João Faria

Personal information
- Full name: João Carlos Silva Faria
- Date of birth: 12 July 1990 (age 36)
- Place of birth: Barcelos, Portugal
- Height: 1.85 m (6 ft 1 in)
- Position: Centre-back

Team information
- Current team: Vianense
- Number: 12

Youth career
- 2000–2009: Gil Vicente

Senior career*
- Years: Team / Apps / (Gls)
- 2009–2011: Ribeirão / 47 / (1)
- 2011–2012: Varzim / 32 / (7)
- 2012–2013: Benfica B / 1 / (0)
- 2013: Salamanca / 3 / (0)
- 2013–2015: Ribeirão / 9 / (0)
- 2015–2016: Vilaverdense / 25 / (4)
- 2016–2017: Merelinense / 33 / (6)
- 2017–2018: Famalicão / 35 / (1)
- 2018–2020: Vizela / 45 / (1)
- 2020–2021: Trofense / 29 / (1)
- 2022: Oliveirense / 12 / (2)
- 2022–2023: Varzim / 27 / (1)
- 2023–2024: Dumiense / 22 / (2)
- 2025: Vilaverdense / 14 / (1)
- 2025–: Vianense / 27 / (1)

International career
- 2010: Portugal U20 / 4 / (0)
- 2011: Portugal U21 / 2 / (0)

= João Faria =

Portuguese footballer

João Carlos Silva Faria (born 12 July 1990) is a Portuguese professional footballer who plays as a centre-back for Liga 3 club Vianense.

He played 47 games in Portugal's second tier for Benfica B, Famalicão and Trofense, but spent most of his career at a lower level, winning the third division with Varzim in 2012 and Trofense in 2021.

==Club career==
Born in Barcelos, Faria spent his first three years as a senior in the third division, with G.D. Ribeirão (two seasons) and Varzim SC. In the summer of 2012 he signed with S.L. Benfica, being assigned to the reserve team in the Segunda Liga.

Faria made his debut as a professional on 26 August 2012, appearing in a 2–1 away loss against Associação Naval 1º de Maio. On 28 January of the following year he moved to Spain, agreeing to a three-and-a-half-year contract with Segunda División B club UD Salamanca.

Having played only three games in Spain, Faria returned to Portugal in the summer of 2013 to play in the third tier with Ribeirão, Vilaverdense FC and Merelinense FC. In June 2017 he stepped back up to division two on a two-year deal at F.C. Famalicão.
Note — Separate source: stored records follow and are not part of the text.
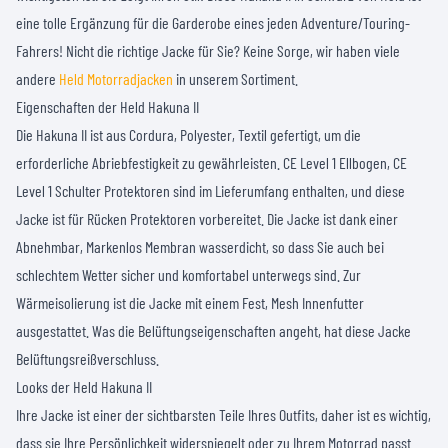
eine tolle Ergänzung für die Garderobe eines jeden Adventure/Touring-
Fahrers! Nicht die richtige Jacke für Sie? Keine Sorge, wir haben viele
andere
Held Motorradjacken
in unserem Sortiment.
Eigenschaften der Held Hakuna II
Die Hakuna II ist aus Cordura, Polyester, Textil gefertigt, um die
erforderliche Abriebfestigkeit zu gewährleisten. CE Level 1 Ellbogen, CE
Level 1 Schulter Protektoren sind im Lieferumfang enthalten, und diese
Jacke ist für Rücken Protektoren vorbereitet. Die Jacke ist dank einer
Abnehmbar, Markenlos Membran wasserdicht, so dass Sie auch bei
schlechtem Wetter sicher und komfortabel unterwegs sind. Zur
Wärmeisolierung ist die Jacke mit einem Fest, Mesh Innenfutter
ausgestattet. Was die Belüftungseigenschaften angeht, hat diese Jacke
Belüftungsreißverschluss.
Looks der Held Hakuna II
Ihre Jacke ist einer der sichtbarsten Teile Ihres Outfits, daher ist es wichtig,
dass sie Ihre Persönlichkeit widerspiegelt oder zu Ihrem Motorrad passt.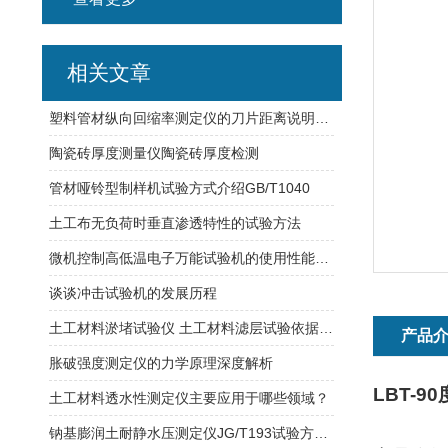
相关文章
塑料管材纵向回缩率测定仪的刀片距离说明及划线宽度
陶瓷砖厚度测量仪陶瓷砖厚度检测
管材哑铃型制样机试验方式介绍GB/T1040
土工布无负荷时垂直渗透特性的试验方法
微机控制高低温电子万能试验机的使用性能分析
谈谈冲击试验机的发展历程
土工材料淤堵试验仪 土工材料滤层试验依据JTG3460标准制造
产品
胀破强度测定仪的力学原理深度解析
LBT-
90
土工材料透水性测定仪主要应用于哪些领域？
钠基膨润土耐静水压测定仪JG/T193试验方式介绍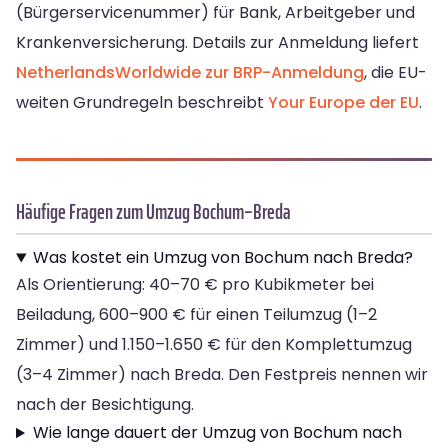
(Bürgerservicenummer) für Bank, Arbeitgeber und
Krankenversicherung. Details zur Anmeldung liefert
NetherlandsWorldwide zur BRP-Anmeldung
, die EU-
weiten Grundregeln beschreibt
Your Europe der EU
.
Häufige Fragen zum Umzug Bochum–Breda
Was kostet ein Umzug von Bochum nach Breda?
Als Orientierung: 40–70 € pro Kubikmeter bei
Beiladung, 600–900 € für einen Teilumzug (1–2
Zimmer) und 1.150–1.650 € für den Komplettumzug
(3–4 Zimmer) nach Breda. Den Festpreis nennen wir
nach der Besichtigung.
Wie lange dauert der Umzug von Bochum nach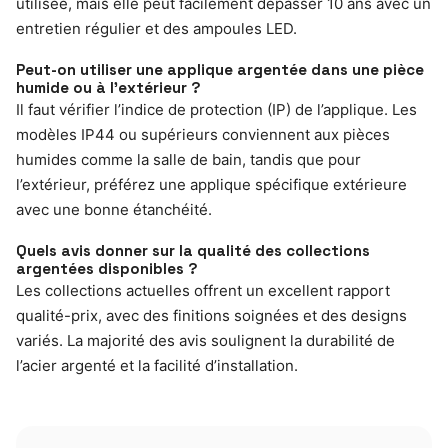
utilisée, mais elle peut facilement dépasser 10 ans avec un
entretien régulier et des ampoules LED.
Peut-on utiliser une applique argentée dans une pièce
humide ou à l’extérieur ?
Il faut vérifier l’indice de protection (IP) de l’applique. Les
modèles IP44 ou supérieurs conviennent aux pièces
humides comme la salle de bain, tandis que pour
l’extérieur, préférez une applique spécifique extérieure
avec une bonne étanchéité.
Quels avis donner sur la qualité des collections
argentées disponibles ?
Les collections actuelles offrent un excellent rapport
qualité-prix, avec des finitions soignées et des designs
variés. La majorité des avis soulignent la durabilité de
l’acier argenté et la facilité d’installation.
He scored his one goal at the level on 25 November, opening a 6–0 home win over Sporting CP B.

After two years with F.C. Vizela, Faria joined fellow third-tier side C.D. Trofense on 17 May 2020. He won the league title in his first season, and scored the equaliser on 23 August 2021 as they came from behind to defeat F.C. Penafiel 2–1 at home near the start of the new campaign.

On 31 January 2022, Faria signed for U.D. Oliveirense of Liga 3. The season ended in promotion, despite a penalty shootout loss to S.C.U. Torreense in the final.

Faria remained in the third division, returning to Varzim after a decade away on 22 June 2022. On 16 October, at his hometown's Estádio Cidade de Barcelos, he scored the only goal of a victory over Sporting CP in the third round of the Taça de Portugal.

==International career==
Faria earned six caps for Portugal at under-20 and under-21 level, all in friendly matches on home soil. The first was on 28 January 2010 in a 2–2 draw with China in Óbidos, and the last was on 25 March 2011 in a 2–0 win against the Republic of Ireland.